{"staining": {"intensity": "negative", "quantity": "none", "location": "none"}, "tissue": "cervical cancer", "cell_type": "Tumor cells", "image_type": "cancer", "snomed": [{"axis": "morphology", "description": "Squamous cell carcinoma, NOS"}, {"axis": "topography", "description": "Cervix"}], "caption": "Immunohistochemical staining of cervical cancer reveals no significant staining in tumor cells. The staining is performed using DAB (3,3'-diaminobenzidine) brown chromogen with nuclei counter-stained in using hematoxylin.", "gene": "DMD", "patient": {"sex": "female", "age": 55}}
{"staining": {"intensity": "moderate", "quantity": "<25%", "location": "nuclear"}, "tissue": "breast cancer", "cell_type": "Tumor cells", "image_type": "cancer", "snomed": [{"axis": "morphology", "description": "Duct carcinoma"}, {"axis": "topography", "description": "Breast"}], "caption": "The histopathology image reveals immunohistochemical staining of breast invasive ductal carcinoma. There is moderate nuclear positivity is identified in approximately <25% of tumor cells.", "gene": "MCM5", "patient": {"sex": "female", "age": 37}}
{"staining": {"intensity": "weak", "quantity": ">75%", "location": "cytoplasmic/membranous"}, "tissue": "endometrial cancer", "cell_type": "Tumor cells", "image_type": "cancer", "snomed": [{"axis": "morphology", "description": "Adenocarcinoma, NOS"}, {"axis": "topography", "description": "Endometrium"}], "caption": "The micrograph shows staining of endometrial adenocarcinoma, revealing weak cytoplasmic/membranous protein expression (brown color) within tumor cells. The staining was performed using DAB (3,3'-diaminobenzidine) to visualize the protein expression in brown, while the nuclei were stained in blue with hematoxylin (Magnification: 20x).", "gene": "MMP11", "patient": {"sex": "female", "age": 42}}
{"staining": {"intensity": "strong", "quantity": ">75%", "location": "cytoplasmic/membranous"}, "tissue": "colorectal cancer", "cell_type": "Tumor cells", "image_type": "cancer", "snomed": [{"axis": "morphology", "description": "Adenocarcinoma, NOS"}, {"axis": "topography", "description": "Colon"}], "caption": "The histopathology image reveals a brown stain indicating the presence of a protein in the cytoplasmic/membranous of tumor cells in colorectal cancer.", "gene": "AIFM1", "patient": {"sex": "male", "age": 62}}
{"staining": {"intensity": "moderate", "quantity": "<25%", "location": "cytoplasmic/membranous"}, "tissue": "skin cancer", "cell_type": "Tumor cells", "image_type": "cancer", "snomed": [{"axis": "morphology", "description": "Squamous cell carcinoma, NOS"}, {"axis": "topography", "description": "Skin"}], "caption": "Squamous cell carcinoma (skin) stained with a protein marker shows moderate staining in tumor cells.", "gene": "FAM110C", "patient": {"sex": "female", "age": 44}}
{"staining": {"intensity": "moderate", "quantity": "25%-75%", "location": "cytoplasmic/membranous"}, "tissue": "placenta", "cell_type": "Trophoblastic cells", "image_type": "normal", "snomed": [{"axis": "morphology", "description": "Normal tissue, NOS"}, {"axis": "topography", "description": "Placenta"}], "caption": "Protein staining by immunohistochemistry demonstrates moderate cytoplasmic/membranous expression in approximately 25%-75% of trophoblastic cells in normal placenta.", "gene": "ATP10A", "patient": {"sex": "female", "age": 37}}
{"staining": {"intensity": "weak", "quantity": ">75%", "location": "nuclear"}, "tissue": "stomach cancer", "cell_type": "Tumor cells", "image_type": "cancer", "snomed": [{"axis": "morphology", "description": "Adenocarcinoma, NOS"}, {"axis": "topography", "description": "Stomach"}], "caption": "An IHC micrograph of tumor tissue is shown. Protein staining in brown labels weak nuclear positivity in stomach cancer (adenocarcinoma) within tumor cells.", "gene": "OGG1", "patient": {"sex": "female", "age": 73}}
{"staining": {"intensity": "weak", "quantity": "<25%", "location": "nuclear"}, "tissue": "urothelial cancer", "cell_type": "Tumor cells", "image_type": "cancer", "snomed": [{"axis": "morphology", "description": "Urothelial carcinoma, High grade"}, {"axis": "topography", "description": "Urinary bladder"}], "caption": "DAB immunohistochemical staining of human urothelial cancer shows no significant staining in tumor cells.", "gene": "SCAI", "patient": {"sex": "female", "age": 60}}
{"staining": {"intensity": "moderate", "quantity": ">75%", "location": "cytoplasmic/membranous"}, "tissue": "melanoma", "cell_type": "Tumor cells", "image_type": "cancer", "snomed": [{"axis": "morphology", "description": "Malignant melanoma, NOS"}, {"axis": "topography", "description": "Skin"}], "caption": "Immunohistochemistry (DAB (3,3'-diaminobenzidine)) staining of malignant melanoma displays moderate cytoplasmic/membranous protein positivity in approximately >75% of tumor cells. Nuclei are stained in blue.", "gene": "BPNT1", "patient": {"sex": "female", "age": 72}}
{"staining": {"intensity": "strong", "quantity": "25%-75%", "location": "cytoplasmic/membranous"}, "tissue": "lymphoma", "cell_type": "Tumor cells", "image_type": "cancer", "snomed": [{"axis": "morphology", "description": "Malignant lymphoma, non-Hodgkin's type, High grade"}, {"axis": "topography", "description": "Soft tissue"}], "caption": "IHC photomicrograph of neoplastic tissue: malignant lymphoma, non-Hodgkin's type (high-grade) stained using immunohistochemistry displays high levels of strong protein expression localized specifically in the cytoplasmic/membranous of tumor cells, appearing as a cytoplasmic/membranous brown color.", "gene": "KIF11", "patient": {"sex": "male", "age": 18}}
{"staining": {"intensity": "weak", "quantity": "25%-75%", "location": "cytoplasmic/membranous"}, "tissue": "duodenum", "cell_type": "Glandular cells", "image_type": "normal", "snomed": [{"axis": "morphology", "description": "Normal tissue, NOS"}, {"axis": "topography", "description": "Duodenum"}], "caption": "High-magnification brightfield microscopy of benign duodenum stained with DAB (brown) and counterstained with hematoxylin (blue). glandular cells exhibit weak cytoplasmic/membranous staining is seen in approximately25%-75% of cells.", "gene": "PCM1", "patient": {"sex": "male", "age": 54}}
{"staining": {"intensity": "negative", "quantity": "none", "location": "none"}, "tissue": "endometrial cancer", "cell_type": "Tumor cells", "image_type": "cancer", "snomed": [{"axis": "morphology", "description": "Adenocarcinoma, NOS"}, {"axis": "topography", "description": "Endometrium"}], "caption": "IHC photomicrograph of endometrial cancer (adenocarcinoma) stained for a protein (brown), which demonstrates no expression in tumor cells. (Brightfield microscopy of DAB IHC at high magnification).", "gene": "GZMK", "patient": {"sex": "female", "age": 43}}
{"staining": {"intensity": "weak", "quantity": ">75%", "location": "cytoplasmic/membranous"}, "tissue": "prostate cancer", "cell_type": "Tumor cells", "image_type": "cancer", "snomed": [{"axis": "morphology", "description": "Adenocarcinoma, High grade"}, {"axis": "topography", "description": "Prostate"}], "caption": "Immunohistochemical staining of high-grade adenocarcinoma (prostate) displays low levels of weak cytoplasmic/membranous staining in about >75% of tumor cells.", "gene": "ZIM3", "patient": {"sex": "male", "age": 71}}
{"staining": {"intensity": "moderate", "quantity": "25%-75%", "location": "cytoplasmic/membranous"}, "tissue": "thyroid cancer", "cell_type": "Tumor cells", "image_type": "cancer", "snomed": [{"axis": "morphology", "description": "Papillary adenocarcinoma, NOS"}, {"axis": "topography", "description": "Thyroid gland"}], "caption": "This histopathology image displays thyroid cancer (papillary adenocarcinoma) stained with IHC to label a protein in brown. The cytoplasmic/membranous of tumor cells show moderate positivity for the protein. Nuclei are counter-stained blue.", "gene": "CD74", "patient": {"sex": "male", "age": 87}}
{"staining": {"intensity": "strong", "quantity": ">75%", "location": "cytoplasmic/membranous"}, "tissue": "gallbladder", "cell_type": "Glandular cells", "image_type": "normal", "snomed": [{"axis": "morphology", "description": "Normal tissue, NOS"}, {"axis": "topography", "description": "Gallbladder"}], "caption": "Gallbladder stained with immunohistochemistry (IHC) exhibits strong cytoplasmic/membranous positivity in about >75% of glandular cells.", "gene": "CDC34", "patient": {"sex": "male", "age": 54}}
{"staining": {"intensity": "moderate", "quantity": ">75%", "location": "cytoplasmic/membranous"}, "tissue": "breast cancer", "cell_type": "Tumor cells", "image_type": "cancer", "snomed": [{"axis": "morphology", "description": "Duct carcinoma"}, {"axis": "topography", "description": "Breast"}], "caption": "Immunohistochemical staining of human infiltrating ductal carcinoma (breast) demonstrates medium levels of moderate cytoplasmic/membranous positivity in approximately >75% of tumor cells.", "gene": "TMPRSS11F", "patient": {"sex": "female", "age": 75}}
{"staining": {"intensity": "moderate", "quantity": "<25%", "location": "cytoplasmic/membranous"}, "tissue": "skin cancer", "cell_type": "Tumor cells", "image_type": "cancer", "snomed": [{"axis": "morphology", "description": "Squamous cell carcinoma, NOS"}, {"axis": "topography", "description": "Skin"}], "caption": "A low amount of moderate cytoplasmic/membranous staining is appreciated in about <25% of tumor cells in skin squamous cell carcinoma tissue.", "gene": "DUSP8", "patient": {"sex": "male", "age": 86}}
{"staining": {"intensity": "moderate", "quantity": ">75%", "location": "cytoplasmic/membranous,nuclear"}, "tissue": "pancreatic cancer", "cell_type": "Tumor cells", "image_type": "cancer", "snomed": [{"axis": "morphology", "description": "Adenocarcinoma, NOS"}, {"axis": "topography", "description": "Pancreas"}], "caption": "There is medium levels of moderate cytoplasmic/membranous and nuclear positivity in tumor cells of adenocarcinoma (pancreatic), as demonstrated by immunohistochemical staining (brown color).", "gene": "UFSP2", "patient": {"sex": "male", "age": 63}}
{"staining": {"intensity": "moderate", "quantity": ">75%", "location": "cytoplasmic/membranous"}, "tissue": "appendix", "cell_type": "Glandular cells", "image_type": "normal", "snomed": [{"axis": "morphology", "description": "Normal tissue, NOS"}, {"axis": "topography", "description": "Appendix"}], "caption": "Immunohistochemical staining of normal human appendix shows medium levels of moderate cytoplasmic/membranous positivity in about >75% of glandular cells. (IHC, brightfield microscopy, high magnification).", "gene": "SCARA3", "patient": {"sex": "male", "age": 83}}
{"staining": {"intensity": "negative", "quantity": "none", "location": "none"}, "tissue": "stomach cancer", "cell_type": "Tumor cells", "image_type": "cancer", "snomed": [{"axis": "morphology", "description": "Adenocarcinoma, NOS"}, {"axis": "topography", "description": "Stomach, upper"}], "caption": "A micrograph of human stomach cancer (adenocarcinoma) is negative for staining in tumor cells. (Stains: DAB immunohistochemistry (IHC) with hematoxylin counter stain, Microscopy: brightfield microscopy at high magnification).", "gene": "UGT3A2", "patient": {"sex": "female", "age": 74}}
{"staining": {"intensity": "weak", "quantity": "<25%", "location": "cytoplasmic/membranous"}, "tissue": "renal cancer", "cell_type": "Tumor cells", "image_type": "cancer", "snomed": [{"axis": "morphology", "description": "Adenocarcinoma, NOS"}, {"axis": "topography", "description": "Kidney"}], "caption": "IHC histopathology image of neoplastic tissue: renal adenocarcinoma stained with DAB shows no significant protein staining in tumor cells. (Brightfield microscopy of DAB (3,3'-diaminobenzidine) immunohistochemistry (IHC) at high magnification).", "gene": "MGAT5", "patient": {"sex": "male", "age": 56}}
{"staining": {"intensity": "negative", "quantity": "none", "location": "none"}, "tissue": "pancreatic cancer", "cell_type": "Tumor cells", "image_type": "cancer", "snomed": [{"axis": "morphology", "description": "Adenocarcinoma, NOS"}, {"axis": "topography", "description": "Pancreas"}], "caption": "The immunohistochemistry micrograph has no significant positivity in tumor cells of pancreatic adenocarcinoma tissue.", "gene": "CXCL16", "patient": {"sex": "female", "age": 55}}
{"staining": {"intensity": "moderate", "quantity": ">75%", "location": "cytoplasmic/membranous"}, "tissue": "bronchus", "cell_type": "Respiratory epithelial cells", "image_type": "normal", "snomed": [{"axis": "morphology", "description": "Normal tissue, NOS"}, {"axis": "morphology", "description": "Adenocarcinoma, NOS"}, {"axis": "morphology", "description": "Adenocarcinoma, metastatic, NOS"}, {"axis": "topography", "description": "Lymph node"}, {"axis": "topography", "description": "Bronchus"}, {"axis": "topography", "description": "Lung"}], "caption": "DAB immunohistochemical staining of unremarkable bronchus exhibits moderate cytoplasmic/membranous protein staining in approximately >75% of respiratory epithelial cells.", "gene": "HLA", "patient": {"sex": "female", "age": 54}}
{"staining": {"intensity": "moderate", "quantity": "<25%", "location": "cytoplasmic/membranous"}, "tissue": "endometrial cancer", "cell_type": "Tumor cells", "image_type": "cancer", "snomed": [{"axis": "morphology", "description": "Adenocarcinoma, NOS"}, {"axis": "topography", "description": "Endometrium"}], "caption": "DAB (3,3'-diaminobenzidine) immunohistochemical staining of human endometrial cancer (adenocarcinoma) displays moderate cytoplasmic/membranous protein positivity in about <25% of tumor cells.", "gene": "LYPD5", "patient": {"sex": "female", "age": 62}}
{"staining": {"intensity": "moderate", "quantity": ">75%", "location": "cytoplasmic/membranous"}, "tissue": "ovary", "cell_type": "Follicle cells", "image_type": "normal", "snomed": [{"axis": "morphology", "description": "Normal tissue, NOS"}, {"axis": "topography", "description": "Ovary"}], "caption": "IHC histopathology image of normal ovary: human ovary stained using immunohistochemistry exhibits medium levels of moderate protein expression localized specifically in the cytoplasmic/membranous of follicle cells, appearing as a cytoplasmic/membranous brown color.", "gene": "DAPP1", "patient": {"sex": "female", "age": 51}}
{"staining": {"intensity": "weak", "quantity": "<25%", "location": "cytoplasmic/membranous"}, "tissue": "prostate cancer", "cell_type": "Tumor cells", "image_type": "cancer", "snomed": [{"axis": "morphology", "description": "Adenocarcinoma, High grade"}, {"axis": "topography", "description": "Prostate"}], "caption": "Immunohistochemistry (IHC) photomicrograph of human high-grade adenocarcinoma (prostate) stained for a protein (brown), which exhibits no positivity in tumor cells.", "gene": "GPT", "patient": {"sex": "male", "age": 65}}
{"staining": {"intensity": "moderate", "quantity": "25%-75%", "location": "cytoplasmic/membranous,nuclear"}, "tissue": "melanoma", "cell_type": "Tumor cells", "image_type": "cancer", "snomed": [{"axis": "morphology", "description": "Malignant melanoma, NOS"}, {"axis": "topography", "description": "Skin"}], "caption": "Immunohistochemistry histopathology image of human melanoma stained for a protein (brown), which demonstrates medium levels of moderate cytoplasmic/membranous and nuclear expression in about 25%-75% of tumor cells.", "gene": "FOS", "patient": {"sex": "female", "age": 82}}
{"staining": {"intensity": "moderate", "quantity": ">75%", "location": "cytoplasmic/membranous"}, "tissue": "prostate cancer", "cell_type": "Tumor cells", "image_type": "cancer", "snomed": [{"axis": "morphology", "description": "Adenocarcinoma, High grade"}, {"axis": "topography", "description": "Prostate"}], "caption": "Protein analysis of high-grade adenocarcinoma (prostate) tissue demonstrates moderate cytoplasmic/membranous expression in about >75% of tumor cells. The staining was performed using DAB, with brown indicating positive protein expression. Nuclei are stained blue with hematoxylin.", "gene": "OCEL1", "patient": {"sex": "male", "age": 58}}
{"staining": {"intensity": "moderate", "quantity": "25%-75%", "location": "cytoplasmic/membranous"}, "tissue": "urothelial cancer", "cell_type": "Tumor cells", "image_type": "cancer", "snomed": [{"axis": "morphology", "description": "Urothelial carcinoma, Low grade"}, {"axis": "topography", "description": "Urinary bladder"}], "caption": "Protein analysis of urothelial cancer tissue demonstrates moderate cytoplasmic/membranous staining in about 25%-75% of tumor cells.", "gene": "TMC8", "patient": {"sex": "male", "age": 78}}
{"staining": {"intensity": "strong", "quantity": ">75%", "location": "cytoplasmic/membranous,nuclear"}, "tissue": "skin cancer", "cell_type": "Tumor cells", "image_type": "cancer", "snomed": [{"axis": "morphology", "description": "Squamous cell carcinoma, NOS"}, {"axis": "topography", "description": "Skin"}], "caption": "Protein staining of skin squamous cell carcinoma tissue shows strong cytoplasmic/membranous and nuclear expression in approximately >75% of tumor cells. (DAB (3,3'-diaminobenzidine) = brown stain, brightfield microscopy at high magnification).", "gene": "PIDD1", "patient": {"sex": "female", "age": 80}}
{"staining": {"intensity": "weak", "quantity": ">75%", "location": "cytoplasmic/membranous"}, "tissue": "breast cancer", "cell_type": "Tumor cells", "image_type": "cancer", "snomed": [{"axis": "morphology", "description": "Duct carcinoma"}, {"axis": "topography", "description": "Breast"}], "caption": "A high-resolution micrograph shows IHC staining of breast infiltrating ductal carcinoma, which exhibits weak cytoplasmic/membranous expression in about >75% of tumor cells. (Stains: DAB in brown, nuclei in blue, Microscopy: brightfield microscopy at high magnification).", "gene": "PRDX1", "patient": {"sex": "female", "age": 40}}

-------------------------

* _Aim of the exercise_
The required answer is the run of lines above, starting at the line with "histopathology image displays" and ending at the line with "stained with immunohistochemistry", reproduced exactly with both ends.

* _Response to this task_
{"staining": {"intensity": "moderate", "quantity": "25%-75%", "location": "cytoplasmic/membranous"}, "tissue": "thyroid cancer", "cell_type": "Tumor cells", "image_type": "cancer", "snomed": [{"axis": "morphology", "description": "Papillary adenocarcinoma, NOS"}, {"axis": "topography", "description": "Thyroid gland"}], "caption": "This histopathology image displays thyroid cancer (papillary adenocarcinoma) stained with IHC to label a protein in brown. The cytoplasmic/membranous of tumor cells show moderate positivity for the protein. Nuclei are counter-stained blue.", "gene": "CD74", "patient": {"sex": "male", "age": 87}}
{"staining": {"intensity": "strong", "quantity": ">75%", "location": "cytoplasmic/membranous"}, "tissue": "gallbladder", "cell_type": "Glandular cells", "image_type": "normal", "snomed": [{"axis": "morphology", "description": "Normal tissue, NOS"}, {"axis": "topography", "description": "Gallbladder"}], "caption": "Gallbladder stained with immunohistochemistry (IHC) exhibits strong cytoplasmic/membranous positivity in about >75% of glandular cells.", "gene": "CDC34", "patient": {"sex": "male", "age": 54}}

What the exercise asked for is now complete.